> [Extracted text]:
------------------------------------------------

Water vulnerability is a measure of the state of water resource systems that are subject to shocks from human activities and natural changes, and the degree to which they are difficult to restore to their original state after a shock [67]. According to Xia Jun et al. [68], adaptive management of water resources is needed to cope with the impacts of climate change and human activities on the spatial and temporal distribution of water resources. As a public resource, government intervention is seen as an important method to ensure that public goods are allocated appropriately for social welfare to prevent the tragedy of the commons caused by the ‘free-riding’ behavior of various users [69,70]. Governments intervene mainly through regulatory instruments such as legislation and enforcement, as well as an investment such as engineering and ecological restoration [71]. There are differences in the mechanisms and effects of different policy instruments on water governance, but there is currently a focus on regulatory instruments, with little research focusing on the impact of government investment [22,23,24].

------------------------------------------------

> [Information supplied]:
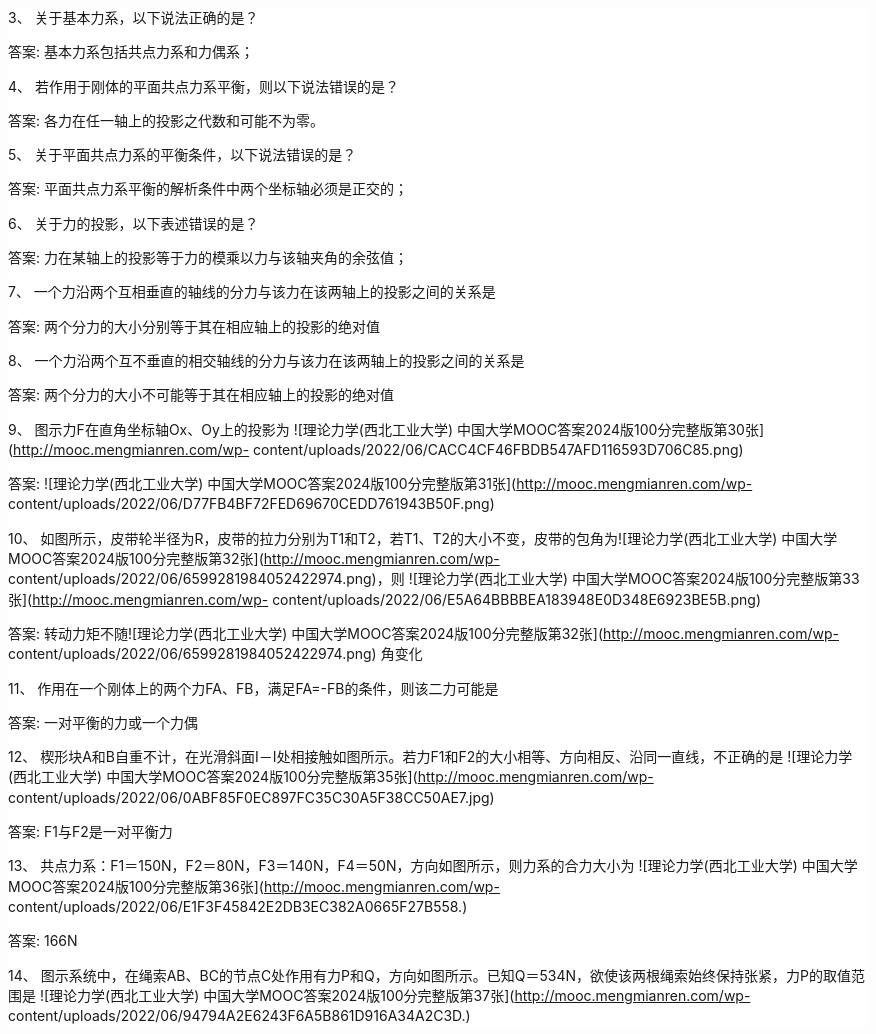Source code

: 3、 关于基本力系，以下说法正确的是？  

答案: 基本力系包括共点力系和力偶系；

4、 若作用于刚体的平面共点力系平衡，则以下说法错误的是？  

答案:  各力在任一轴上的投影之代数和可能不为零。

5、 关于平面共点力系的平衡条件，以下说法错误的是？  

答案: 平面共点力系平衡的解析条件中两个坐标轴必须是正交的；

6、 关于力的投影，以下表述错误的是？  

答案: 力在某轴上的投影等于力的模乘以力与该轴夹角的余弦值；

7、  一个力沿两个互相垂直的轴线的分力与该力在该两轴上的投影之间的关系是  

答案: 两个分力的大小分别等于其在相应轴上的投影的绝对值

8、 一个力沿两个互不垂直的相交轴线的分力与该力在该两轴上的投影之间的关系是  

答案: 两个分力的大小不可能等于其在相应轴上的投影的绝对值

9、  图示力F在直角坐标轴Ox、Oy上的投影为        ![理论力学\(西北工业大学\)
中国大学MOOC答案2024版100分完整版第30张](http://mooc.mengmianren.com/wp-
content/uploads/2022/06/CACC4CF46FBDB547AFD116593D706C85.png)

答案: ![理论力学\(西北工业大学\)
中国大学MOOC答案2024版100分完整版第31张](http://mooc.mengmianren.com/wp-
content/uploads/2022/06/D77FB4BF72FED69670CEDD761943B50F.png)

10、 如图所示，皮带轮半径为R，皮带的拉力分别为T1和T2，若T1、T2的大小不变，皮带的包角为![理论力学\(西北工业大学\)
中国大学MOOC答案2024版100分完整版第32张](http://mooc.mengmianren.com/wp-
content/uploads/2022/06/6599281984052422974.png)，则        ![理论力学\(西北工业大学\)
中国大学MOOC答案2024版100分完整版第33张](http://mooc.mengmianren.com/wp-
content/uploads/2022/06/E5A64BBBBEA183948E0D348E6923BE5B.png)

答案: 转动力矩不随![理论力学\(西北工业大学\)
中国大学MOOC答案2024版100分完整版第32张](http://mooc.mengmianren.com/wp-
content/uploads/2022/06/6599281984052422974.png) 角变化

11、 作用在一个刚体上的两个力FA、FB，满足FA=-FB的条件，则该二力可能是  

答案: 一对平衡的力或一个力偶

12、 楔形块A和B自重不计，在光滑斜面Ι－Ι处相接触如图所示。若力F1和F2的大小相等、方向相反、沿同一直线，不正确的是
![理论力学\(西北工业大学\) 中国大学MOOC答案2024版100分完整版第35张](http://mooc.mengmianren.com/wp-
content/uploads/2022/06/0ABF85F0EC897FC35C30A5F38CC50AE7.jpg)

答案: F1与F2是一对平衡力

13、 共点力系：F1＝150N，F2＝80N，F3＝140N，F4＝50N，方向如图所示，则力系的合力大小为     ![理论力学\(西北工业大学\)
中国大学MOOC答案2024版100分完整版第36张](http://mooc.mengmianren.com/wp-
content/uploads/2022/06/E1F3F45842E2DB3EC382A0665F27B558.)

答案: 166N

14、 图示系统中，在绳索AB、BC的节点C处作用有力P和Q，方向如图所示。已知Q＝534N，欲使该两根绳索始终保持张紧，力P的取值范围是
![理论力学\(西北工业大学\) 中国大学MOOC答案2024版100分完整版第37张](http://mooc.mengmianren.com/wp-
content/uploads/2022/06/94794A2E6243F6A5B861D916A34A2C3D.)
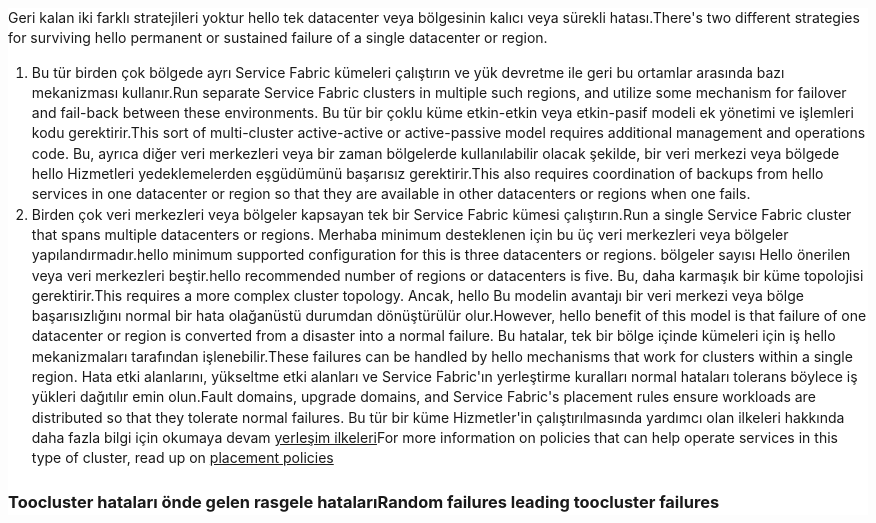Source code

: <span data-ttu-id="d8505-286">Geri kalan iki farklı stratejileri yoktur hello tek datacenter veya bölgesinin kalıcı veya sürekli hatası.</span><span class="sxs-lookup"><span data-stu-id="d8505-286">There's two different strategies for surviving hello permanent or sustained failure of a single datacenter or region.</span></span> 

1. <span data-ttu-id="d8505-287">Bu tür birden çok bölgede ayrı Service Fabric kümeleri çalıştırın ve yük devretme ile geri bu ortamlar arasında bazı mekanizması kullanır.</span><span class="sxs-lookup"><span data-stu-id="d8505-287">Run separate Service Fabric clusters in multiple such regions, and utilize some mechanism for failover and fail-back between these environments.</span></span> <span data-ttu-id="d8505-288">Bu tür bir çoklu küme etkin-etkin veya etkin-pasif modeli ek yönetimi ve işlemleri kodu gerektirir.</span><span class="sxs-lookup"><span data-stu-id="d8505-288">This sort of multi-cluster active-active or active-passive model requires additional management and operations code.</span></span> <span data-ttu-id="d8505-289">Bu, ayrıca diğer veri merkezleri veya bir zaman bölgelerde kullanılabilir olacak şekilde, bir veri merkezi veya bölgede hello Hizmetleri yedeklemelerden eşgüdümünü başarısız gerektirir.</span><span class="sxs-lookup"><span data-stu-id="d8505-289">This also requires coordination of backups from hello services in one datacenter or region so that they are available in other datacenters or regions when one fails.</span></span> 
2. <span data-ttu-id="d8505-290">Birden çok veri merkezleri veya bölgeler kapsayan tek bir Service Fabric kümesi çalıştırın.</span><span class="sxs-lookup"><span data-stu-id="d8505-290">Run a single Service Fabric cluster that spans multiple datacenters or regions.</span></span> <span data-ttu-id="d8505-291">Merhaba minimum desteklenen için bu üç veri merkezleri veya bölgeler yapılandırmadır.</span><span class="sxs-lookup"><span data-stu-id="d8505-291">hello minimum supported configuration for this is three datacenters or regions.</span></span> <span data-ttu-id="d8505-292">bölgeler sayısı Hello önerilen veya veri merkezleri beştir.</span><span class="sxs-lookup"><span data-stu-id="d8505-292">hello recommended number of regions or datacenters is five.</span></span> <span data-ttu-id="d8505-293">Bu, daha karmaşık bir küme topolojisi gerektirir.</span><span class="sxs-lookup"><span data-stu-id="d8505-293">This requires a more complex cluster topology.</span></span> <span data-ttu-id="d8505-294">Ancak, hello Bu modelin avantajı bir veri merkezi veya bölge başarısızlığını normal bir hata olağanüstü durumdan dönüştürülür olur.</span><span class="sxs-lookup"><span data-stu-id="d8505-294">However, hello benefit of this model is that failure of one datacenter or region is converted from a disaster into a normal failure.</span></span> <span data-ttu-id="d8505-295">Bu hatalar, tek bir bölge içinde kümeleri için iş hello mekanizmaları tarafından işlenebilir.</span><span class="sxs-lookup"><span data-stu-id="d8505-295">These failures can be handled by hello mechanisms that work for clusters within a single region.</span></span> <span data-ttu-id="d8505-296">Hata etki alanlarını, yükseltme etki alanları ve Service Fabric'ın yerleştirme kuralları normal hataları tolerans böylece iş yükleri dağıtılır emin olun.</span><span class="sxs-lookup"><span data-stu-id="d8505-296">Fault domains, upgrade domains, and Service Fabric's placement rules ensure workloads are distributed so that they tolerate normal failures.</span></span> <span data-ttu-id="d8505-297">Bu tür bir küme Hizmetler'in çalıştırılmasında yardımcı olan ilkeleri hakkında daha fazla bilgi için okumaya devam [yerleşim ilkeleri](service-fabric-cluster-resource-manager-advanced-placement-rules-placement-policies.md)</span><span class="sxs-lookup"><span data-stu-id="d8505-297">For more information on policies that can help operate services in this type of cluster, read up on [placement policies](service-fabric-cluster-resource-manager-advanced-placement-rules-placement-policies.md)</span></span>

### <a name="random-failures-leading-toocluster-failures"></a><span data-ttu-id="d8505-298">Toocluster hataları önde gelen rasgele hataları</span><span class="sxs-lookup"><span data-stu-id="d8505-298">Random failures leading toocluster failures</span></span>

------------------------------------------------

> [To do]:
1. Answer from the passage on water vulnerability:
(a) What two sources of shocks act on water resource systems?
(b) According to Xia Jun et al., what is needed to cope with the effects of climate change and human activities on water resources?
(c) What are the two main ways governments intervene?
2. Resume the passage on water vulnerability and government intervention, starting after its last sentence.
The entries have no connection to the passage on water vulnerability.

> [Answers to the problems]:
1.
(a) Human activities and natural changes.
(b) Adaptive management of water resources.
(c) Regulatory instruments, such as legislation and enforcement, and investment, such as engineering and ecological restoration.

2.
Environmental regulations are common tools applied by the government that are coercive to businesses. The stronger the pressure for environmental regulation, the greater the pressure felt by companies to maintain environmental legitimacy. Corporate environmental legitimacy means that companies demonstrate good environmental performance in the way that stakeholders expect. In the case of water resources specifically, this is expressed in terms of the expectation that companies conserve and sustainably use water resources [5,72,73]. Businesses facing regulation on water issues can feel pressure for transformation. On the one hand, companies need to accelerate the obsolescence of existing equipment and technologies and make adjustments to existing inventories that do not meet new environmental requirements, which affects business performance in the short term. On the other hand, process transformation and technological innovations are needed to improve water efficiency and reduce effluent emissions. However, innovation is inherently risky and unknown, in that technological innovation does not necessarily reduce the risks faced by firms in the short term [49]. Water regulation also means that firms face the possibility of paying high water taxes and higher water contamination penalties. Thus, water regulation can intensify the negative effect of water vulnerability on firms.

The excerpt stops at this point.